子どもも教師も学び続ける「協調学習」を、さらに多くの市町へ

安芸太田町教育委員会教育長の二見吉康氏は、「2009年に安芸太田町の教育長に就任してまもなくの頃、東京大学の理事から『大学の研究知を、義務教育の実践に活かしたい。研究現場を大学から自治体に移していきたい』と紹介されたのが協調学習であり、三宅先生でした。」と、三宅なほみ氏との出会いを振り返った。

「先生は、子どもを見つめる目が教師よりも温かかった。『黙っている子どもも考えていないわけではない。話すだけ、書くだけで評価してはいけない』という言葉を今も思い出します。協調学習は、子どもはもちろん、教師も学び続ける場でした。その活動を発信することで、授業研究に貢献できたことに意義を感じます。最初は9市町村だった仲間も、19都道府県29団体まで増えました。今後も新たなCoREFで研究と実践を深め、さらに多くの市町に拡がることを願います。」

教育の目指す方向を示し、後押しいただいた

株式会社内田洋行社長の大久保昇氏は、「三宅先生との出会いは、今から25年前のシンポジウムでした。三宅先生は当社の教育機器を駆使して、大学で実施しているアクティブ・ラーニングをプレゼンしました。自社の製品がこれほど活用されていることに驚き、学習科学に基づく教育にも強く惹かれ、さらに貢献したいと思いました。」と振り返った。

「あのときは大学生の授業でしたが、今回の発表で小学生にも展開できていることに感銘を覚えています。明確な答えのない教育業界、先生には二度三度と進むべき方向を後押しいただきました。本日のシンポジウムも、今こそ我々も社会にインパクトを与えていく時期だと、改めて思うきっかけとなりました。」

なほみが追求したのは、生き方としての学問

一般社団法人教育環境デザイン研究所理事の三宅芳雄氏は、「本日のシンポジウムは、本当に楽しませていただきました。私は、なほみの夫ですが、皆さんのお話から、生前のなほみの知らない一面を知り、もしかしたらなほみの本質を皆さんのほうが理解しているかもしれないと感じました。」とコメントした。

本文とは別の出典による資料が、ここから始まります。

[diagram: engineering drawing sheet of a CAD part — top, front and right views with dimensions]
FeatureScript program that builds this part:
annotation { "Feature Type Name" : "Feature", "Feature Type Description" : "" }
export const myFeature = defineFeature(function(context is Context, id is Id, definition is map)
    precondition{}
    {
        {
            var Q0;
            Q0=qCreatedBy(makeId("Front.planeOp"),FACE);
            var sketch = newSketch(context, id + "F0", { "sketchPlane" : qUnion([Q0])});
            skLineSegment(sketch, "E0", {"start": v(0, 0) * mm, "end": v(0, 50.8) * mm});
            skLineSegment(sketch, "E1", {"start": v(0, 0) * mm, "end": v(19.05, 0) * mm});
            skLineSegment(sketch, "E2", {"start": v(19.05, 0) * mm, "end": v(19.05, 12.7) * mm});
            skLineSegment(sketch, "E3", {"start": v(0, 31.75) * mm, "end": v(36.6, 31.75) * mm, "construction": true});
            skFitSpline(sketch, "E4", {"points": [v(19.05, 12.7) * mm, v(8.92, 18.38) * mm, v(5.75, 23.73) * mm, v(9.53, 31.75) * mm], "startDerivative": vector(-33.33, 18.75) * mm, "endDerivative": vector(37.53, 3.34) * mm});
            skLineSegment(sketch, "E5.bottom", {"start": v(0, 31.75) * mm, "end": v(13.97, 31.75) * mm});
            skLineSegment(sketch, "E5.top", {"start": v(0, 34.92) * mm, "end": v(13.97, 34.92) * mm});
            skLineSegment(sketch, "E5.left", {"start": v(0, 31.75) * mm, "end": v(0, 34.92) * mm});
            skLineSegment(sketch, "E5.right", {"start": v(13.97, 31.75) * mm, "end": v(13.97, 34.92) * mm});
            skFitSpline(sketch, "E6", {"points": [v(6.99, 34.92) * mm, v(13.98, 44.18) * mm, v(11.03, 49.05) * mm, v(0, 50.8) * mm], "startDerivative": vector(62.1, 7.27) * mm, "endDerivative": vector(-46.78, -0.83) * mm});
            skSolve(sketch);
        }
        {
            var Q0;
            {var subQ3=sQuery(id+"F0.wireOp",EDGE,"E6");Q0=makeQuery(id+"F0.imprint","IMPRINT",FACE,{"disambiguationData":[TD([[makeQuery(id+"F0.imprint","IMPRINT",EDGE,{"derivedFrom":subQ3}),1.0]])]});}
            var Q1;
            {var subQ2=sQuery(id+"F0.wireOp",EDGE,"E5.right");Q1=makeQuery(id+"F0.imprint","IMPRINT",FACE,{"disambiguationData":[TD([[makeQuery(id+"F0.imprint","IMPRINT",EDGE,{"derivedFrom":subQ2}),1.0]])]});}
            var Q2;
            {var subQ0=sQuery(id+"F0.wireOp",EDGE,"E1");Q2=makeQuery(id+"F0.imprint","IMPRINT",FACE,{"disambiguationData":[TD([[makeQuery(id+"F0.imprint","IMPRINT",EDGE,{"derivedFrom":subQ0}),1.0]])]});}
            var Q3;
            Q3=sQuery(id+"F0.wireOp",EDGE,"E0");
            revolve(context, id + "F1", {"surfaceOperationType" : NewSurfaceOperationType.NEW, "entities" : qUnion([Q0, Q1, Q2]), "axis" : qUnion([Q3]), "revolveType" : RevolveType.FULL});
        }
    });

「彼女が大切にしてきたのは、寄り添うという視点だったと思います。自分を決して優位にせず、一緒に生きる。その相互作用の中で同期していくことを目指していたように思います。これは、生き方としての学問ともいえるでしょう。なほみが目指していたもの考えながら、これからも新たな教育への挑戦を続けたいと思います。」

結び:今後に向けて

学習科学を、社会の問題解決に活かす

シンポジウムの最後には、今後のCoREFの活動についてアナウンスがあった。CoREFは、2021年4月より、教育環境デザイン研究所(呼称:Naomi Institute)にプロジェクト推進部門を設置している。今後はそこがプロジェクトのハブとなり、退職した教員の力も借りながら、学習科学を社会の問題解決に活かしていくという。同研究所理事で国立教育政策研究所初等中等教育研究部副部長の白水始氏は、 「協調学習が目指すのは、一人ひとりが『主体』となって学び続けること。その実現の手立てを探る授業研究は、民主社会を創る上でも役立つのではないか」と展望を語る。そのためにも、学びの見とり(評価)を軸として人はいかに学ぶかの科学(学習科学)を作って深めることに実践者、教育行政関係者、研究者、産業界などすべての人が協働して取り組み、次の実践を良くしていくコミュニティの発展が必須になる。これまで以上にさまざまな方とつながりながら、プロジェクトを発展、拡張させていきたいとシンポジウムを結んだ。

記者の目

シンポジウム冒頭に流れた、10年前に協調学習を取り入れた授業のビデオを、当時小学生だった子どもたちが振り返る映像では、そのビデオを見た途端、その内容を鮮明に思い出す様子が見て取れた。「みんなで考えるのが楽しかった」「自分から発言するようになった」という視聴後の感想から、主体的に学び続ける喜びが、確かに今も子どもたちの中に根付いていることを感じた。そして、互いに感化されるように拡がっていく学びは、三宅なほみ氏の手を離れ、教育者の間に拡がり続けている。シンポジウム後のアンケートにも、三宅なほみ氏との思い出や、改めてエネルギーをもらったという声が多く寄せられた。教育とは、後世に生き続ける遺産なのだと再認識した。三宅なほみ氏の偉大な功績を讃えたい。